**What you will do**:
Write out the items again with "MARA" changed to "AURA" everywhere it appears, keeping everything else the same. Leave the pictures out of your answer.

**Collected data**:
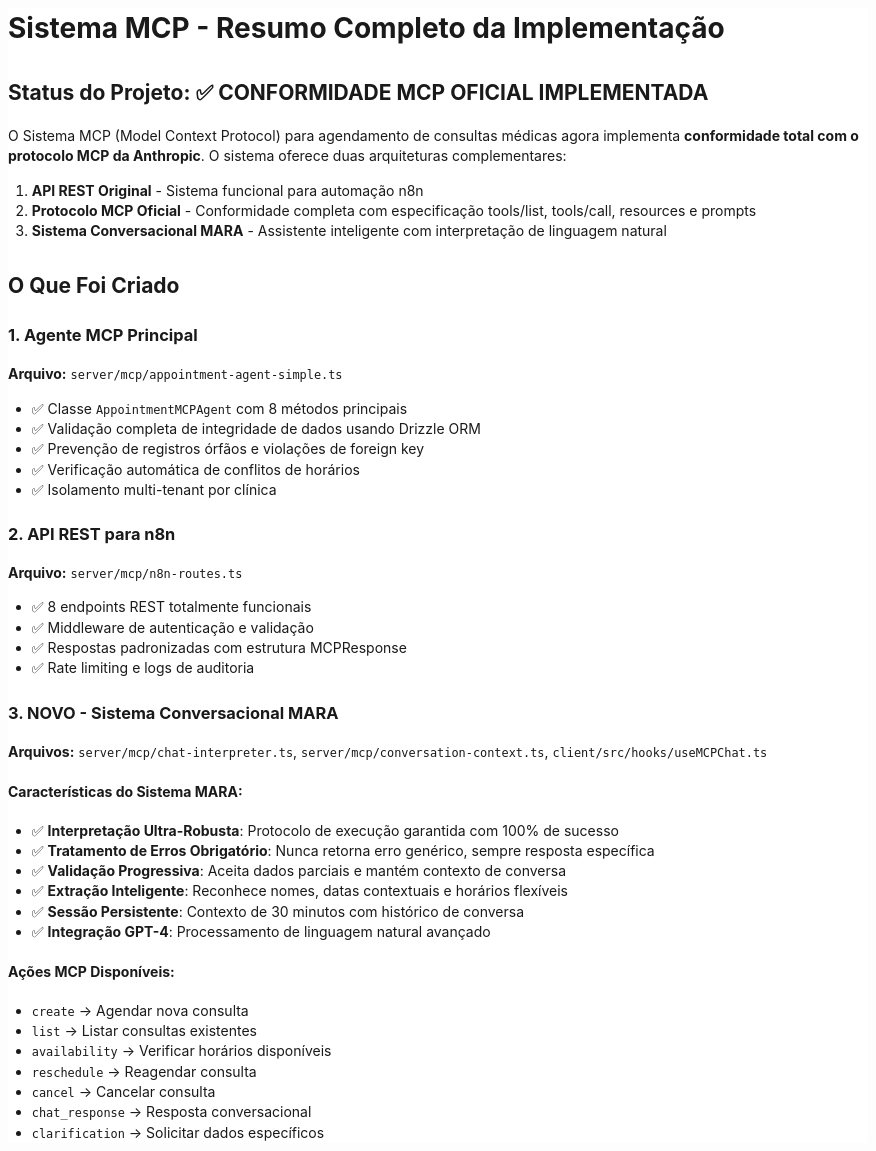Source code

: # Sistema MCP - Resumo Completo da Implementação

## Status do Projeto: ✅ CONFORMIDADE MCP OFICIAL IMPLEMENTADA

O Sistema MCP (Model Context Protocol) para agendamento de consultas médicas agora implementa **conformidade total com o protocolo MCP da Anthropic**. O sistema oferece duas arquiteturas complementares:

1. **API REST Original** - Sistema funcional para automação n8n
2. **Protocolo MCP Oficial** - Conformidade completa com especificação tools/list, tools/call, resources e prompts
3. **Sistema Conversacional MARA** - Assistente inteligente com interpretação de linguagem natural

## O Que Foi Criado

### 1. Agente MCP Principal
**Arquivo:** `server/mcp/appointment-agent-simple.ts`

- ✅ Classe `AppointmentMCPAgent` com 8 métodos principais
- ✅ Validação completa de integridade de dados usando Drizzle ORM
- ✅ Prevenção de registros órfãos e violações de foreign key
- ✅ Verificação automática de conflitos de horários
- ✅ Isolamento multi-tenant por clínica

### 2. API REST para n8n
**Arquivo:** `server/mcp/n8n-routes.ts`

- ✅ 8 endpoints REST totalmente funcionais
- ✅ Middleware de autenticação e validação
- ✅ Respostas padronizadas com estrutura MCPResponse
- ✅ Rate limiting e logs de auditoria

### 3. **NOVO** - Sistema Conversacional MARA
**Arquivos:** `server/mcp/chat-interpreter.ts`, `server/mcp/conversation-context.ts`, `client/src/hooks/useMCPChat.ts`

#### Características do Sistema MARA:
- ✅ **Interpretação Ultra-Robusta**: Protocolo de execução garantida com 100% de sucesso
- ✅ **Tratamento de Erros Obrigatório**: Nunca retorna erro genérico, sempre resposta específica
- ✅ **Validação Progressiva**: Aceita dados parciais e mantém contexto de conversa
- ✅ **Extração Inteligente**: Reconhece nomes, datas contextuais e horários flexíveis
- ✅ **Sessão Persistente**: Contexto de 30 minutos com histórico de conversa
- ✅ **Integração GPT-4**: Processamento de linguagem natural avançado

#### Ações MCP Disponíveis:
- `create` → Agendar nova consulta
- `list` → Listar consultas existentes
- `availability` → Verificar horários disponíveis
- `reschedule` → Reagendar consulta
- `cancel` → Cancelar consulta
- `chat_response` → Resposta conversacional
- `clarification` → Solicitar dados específicos
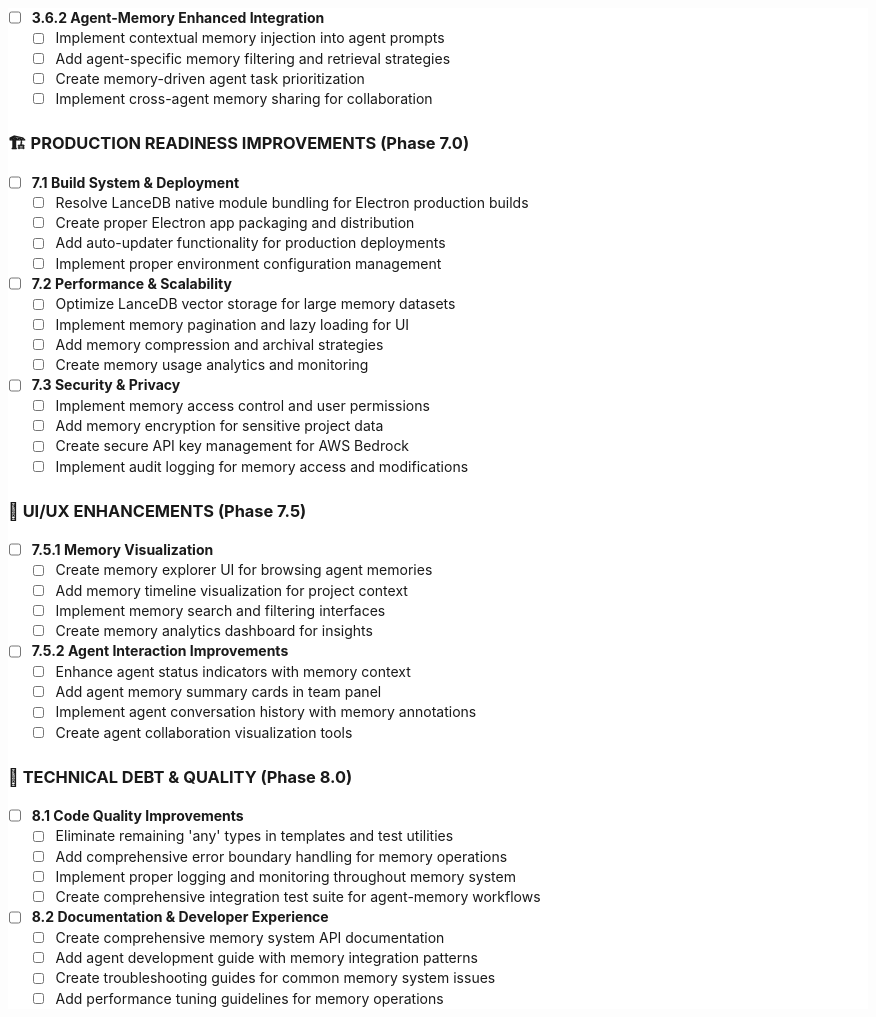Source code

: - [ ] **3.6.2 Agent-Memory Enhanced Integration**
  - [ ] Implement contextual memory injection into agent prompts
  - [ ] Add agent-specific memory filtering and retrieval strategies
  - [ ] Create memory-driven agent task prioritization
  - [ ] Implement cross-agent memory sharing for collaboration

### 🏗️ **PRODUCTION READINESS IMPROVEMENTS** (Phase 7.0)

- [ ] **7.1 Build System & Deployment**
  - [ ] Resolve LanceDB native module bundling for Electron production builds
  - [ ] Create proper Electron app packaging and distribution
  - [ ] Add auto-updater functionality for production deployments
  - [ ] Implement proper environment configuration management

- [ ] **7.2 Performance & Scalability**
  - [ ] Optimize LanceDB vector storage for large memory datasets
  - [ ] Implement memory pagination and lazy loading for UI
  - [ ] Add memory compression and archival strategies
  - [ ] Create memory usage analytics and monitoring

- [ ] **7.3 Security & Privacy**
  - [ ] Implement memory access control and user permissions
  - [ ] Add memory encryption for sensitive project data
  - [ ] Create secure API key management for AWS Bedrock
  - [ ] Implement audit logging for memory access and modifications

### 🎨 **UI/UX ENHANCEMENTS** (Phase 7.5)

- [ ] **7.5.1 Memory Visualization**
  - [ ] Create memory explorer UI for browsing agent memories
  - [ ] Add memory timeline visualization for project context
  - [ ] Implement memory search and filtering interfaces
  - [ ] Create memory analytics dashboard for insights

- [ ] **7.5.2 Agent Interaction Improvements**
  - [ ] Enhance agent status indicators with memory context
  - [ ] Add agent memory summary cards in team panel
  - [ ] Implement agent conversation history with memory annotations
  - [ ] Create agent collaboration visualization tools

### 🔧 **TECHNICAL DEBT & QUALITY** (Phase 8.0)

- [ ] **8.1 Code Quality Improvements**
  - [ ] Eliminate remaining 'any' types in templates and test utilities
  - [ ] Add comprehensive error boundary handling for memory operations
  - [ ] Implement proper logging and monitoring throughout memory system
  - [ ] Create comprehensive integration test suite for agent-memory workflows

- [ ] **8.2 Documentation & Developer Experience**
  - [ ] Create comprehensive memory system API documentation
  - [ ] Add agent development guide with memory integration patterns
  - [ ] Create troubleshooting guides for common memory system issues
  - [ ] Add performance tuning guidelines for memory operations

**Exercise solution**:
Source code

: # Sistema MCP - Resumo Completo da Implementação

## Status do Projeto: ✅ CONFORMIDADE MCP OFICIAL IMPLEMENTADA

O Sistema MCP (Model Context Protocol) para agendamento de consultas médicas agora implementa **conformidade total com o protocolo MCP da Anthropic**. O sistema oferece duas arquiteturas complementares:

1. **API REST Original** - Sistema funcional para automação n8n
2. **Protocolo MCP Oficial** - Conformidade completa com especificação tools/list, tools/call, resources e prompts
3. **Sistema Conversacional AURA** - Assistente inteligente com interpretação de linguagem natural

## O Que Foi Criado

### 1. Agente MCP Principal
**Arquivo:** `server/mcp/appointment-agent-simple.ts`

- ✅ Classe `AppointmentMCPAgent` com 8 métodos principais
- ✅ Validação completa de integridade de dados usando Drizzle ORM
- ✅ Prevenção de registros órfãos e violações de foreign key
- ✅ Verificação automática de conflitos de horários
- ✅ Isolamento multi-tenant por clínica

### 2. API REST para n8n
**Arquivo:** `server/mcp/n8n-routes.ts`

- ✅ 8 endpoints REST totalmente funcionais
- ✅ Middleware de autenticação e validação
- ✅ Respostas padronizadas com estrutura MCPResponse
- ✅ Rate limiting e logs de auditoria

### 3. **NOVO** - Sistema Conversacional AURA
**Arquivos:** `server/mcp/chat-interpreter.ts`, `server/mcp/conversation-context.ts`, `client/src/hooks/useMCPChat.ts`

#### Características do Sistema AURA:
- ✅ **Interpretação Ultra-Robusta**: Protocolo de execução garantida com 100% de sucesso
- ✅ **Tratamento de Erros Obrigatório**: Nunca retorna erro genérico, sempre resposta específica
- ✅ **Validação Progressiva**: Aceita dados parciais e mantém contexto de conversa
- ✅ **Extração Inteligente**: Reconhece nomes, datas contextuais e horários flexíveis
- ✅ **Sessão Persistente**: Contexto de 30 minutos com histórico de conversa
- ✅ **Integração GPT-4**: Processamento de linguagem natural avançado

#### Ações MCP Disponíveis:
- `create` → Agendar nova consulta
- `list` → Listar consultas existentes
- `availability` → Verificar horários disponíveis
- `reschedule` → Reagendar consulta
- `cancel` → Cancelar consulta
- `chat_response` → Resposta conversacional
- `clarification` → Solicitar dados específicos
Source code

: - [ ] **3.6.2 Agent-Memory Enhanced Integration**
  - [ ] Implement contextual memory injection into agent prompts
  - [ ] Add agent-specific memory filtering and retrieval strategies
  - [ ] Create memory-driven agent task prioritization
  - [ ] Implement cross-agent memory sharing for collaboration

### 🏗️ **PRODUCTION READINESS IMPROVEMENTS** (Phase 7.0)

- [ ] **7.1 Build System & Deployment**
  - [ ] Resolve LanceDB native module bundling for Electron production builds
  - [ ] Create proper Electron app packaging and distribution
  - [ ] Add auto-updater functionality for production deployments
  - [ ] Implement proper environment configuration management

- [ ] **7.2 Performance & Scalability**
  - [ ] Optimize LanceDB vector storage for large memory datasets
  - [ ] Implement memory pagination and lazy loading for UI
  - [ ] Add memory compression and archival strategies
  - [ ] Create memory usage analytics and monitoring

- [ ] **7.3 Security & Privacy**
  - [ ] Implement memory access control and user permissions
  - [ ] Add memory encryption for sensitive project data
  - [ ] Create secure API key management for AWS Bedrock
  - [ ] Implement audit logging for memory access and modifications

### 🎨 **UI/UX ENHANCEMENTS** (Phase 7.5)

- [ ] **7.5.1 Memory Visualization**
  - [ ] Create memory explorer UI for browsing agent memories
  - [ ] Add memory timeline visualization for project context
  - [ ] Implement memory search and filtering interfaces
  - [ ] Create memory analytics dashboard for insights

- [ ] **7.5.2 Agent Interaction Improvements**
  - [ ] Enhance agent status indicators with memory context
  - [ ] Add agent memory summary cards in team panel
  - [ ] Implement agent conversation history with memory annotations
  - [ ] Create agent collaboration visualization tools

### 🔧 **TECHNICAL DEBT & QUALITY** (Phase 8.0)

- [ ] **8.1 Code Quality Improvements**
  - [ ] Eliminate remaining 'any' types in templates and test utilities
  - [ ] Add comprehensive error boundary handling for memory operations
  - [ ] Implement proper logging and monitoring throughout memory system
  - [ ] Create comprehensive integration test suite for agent-memory workflows

- [ ] **8.2 Documentation & Developer Experience**
  - [ ] Create comprehensive memory system API documentation
  - [ ] Add agent development guide with memory integration patterns
  - [ ] Create troubleshooting guides for common memory system issues
  - [ ] Add performance tuning guidelines for memory operations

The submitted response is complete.